The $2.4 million would put $682,000 toward the exact issues Ramos mentioned. 

Negron said this budget, if approved, would allow the district to get more security and maintenance workers for school, and create a preventative approach to facility maintenance to invest in unaddressed building concerns that were neglected before she arrived. 

She added that the district only has three carpenters and one painter for all of its 41 schools. 

Those are investments that we have to make,” Negrón said. Just because we are in a city, it does not mean that it has to be less than.” 

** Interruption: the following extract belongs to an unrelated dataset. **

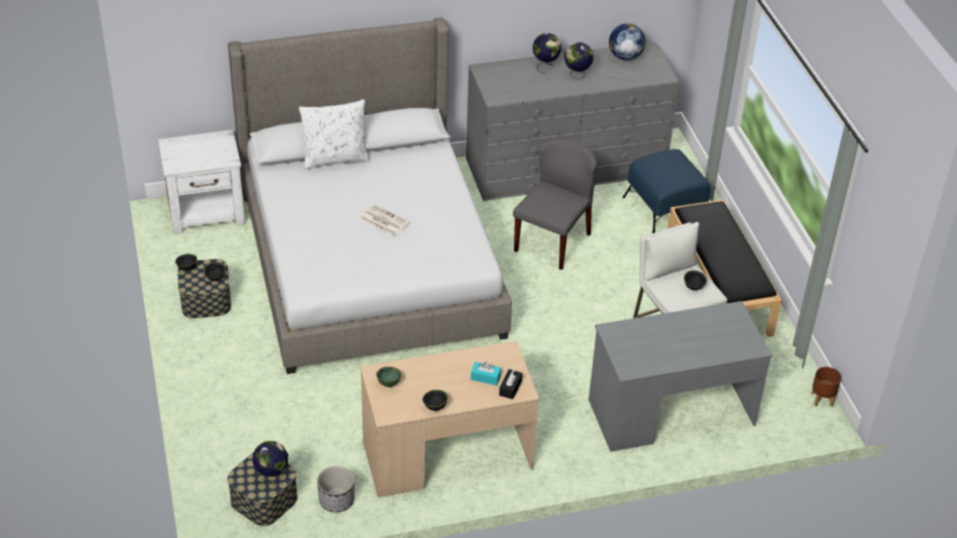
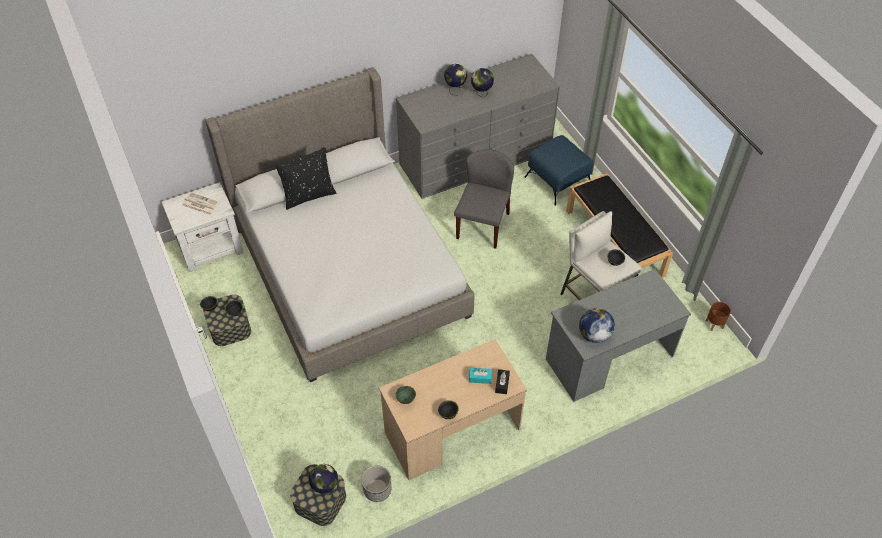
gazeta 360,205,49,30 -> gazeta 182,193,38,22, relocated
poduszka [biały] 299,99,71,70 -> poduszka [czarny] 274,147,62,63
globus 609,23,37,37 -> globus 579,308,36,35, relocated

Negrón added that she plans to address school maintenance needs with an equitable lens that does not prioritize certain schools over others. There hasn’t been a budget to be able to do the capital improvements that we are speaking about,” she said. 

The district recently conducted a capital report, Negrón said, to check in on facilities. That study found that 39 of the district’s 41 buildings need major renovations. 

Now her team is tasked with playing catch up. It first needs the funds to do so. 

Ramos concluded that she wants a better managed budget that doesn’t prioritize creating new schools but instead reinvests in existing schools that have been neglected for years. Negrón agreed.

"Right-Sizing" Classrooms; No School Closures Imminent

Tuesday's meeting at Cross.

Another parent who attended Tuesday’s forum, former Annex alder candidate Camille Ansley, said she believes NHPS is creating its own problems by taking away small classes. This in turn, she believes, will burn out educators and ultimately could create more vacancies by causing teachers to leave if overburdened. 

Negrón responded that upon her arrival last summer, she spent her first months touring the district’s buildings to learn about each schools needs. One key issue she learned about affecting several schools was the uneven distribution of educators and class sizes amongst schools. 

She said, for example, while one school had three small fourth grade classrooms each with certified teachers, another school had not one certified fourth grade teacher. This resulted in her beginning a right-sizing process” that aims to prioritize equipping schools with their necessary educators rather than creating smaller classrooms that take up more staff in one place. 

Negrón said that while she would like to have small classes throughout the district, the issue becomes that small classrooms create a need for more certified teachers during a national teacher shortage.

The reality is the funding that we would need for that we don’t even have to keep the lights on,” she said. 

Negron added that the district is working on alternative solutions to the shortage like its recent investment with ESSER dollars of paying the tuitions for 66 paraprofessionals to go to Southern Connecticut State University to get certified in teaching. 

I’ve been looking at everything,” she said. 

She told the community that she has gone from school to school and department to department asking questions about job descriptions and staff evaluations with the goal of maximizing our resources.” After the right sizing process, Negrón said, she will next examine ways to save money by cutting bus routes. 

One attendee suggested NHPS consolidate its schools. Ramos said she would support that idea to allow for small schools to be bridged together to maximize dollars. 

Negrón said she does not plan to close any schools this coming school year but if we get there, I will be sure to talk with the community first.”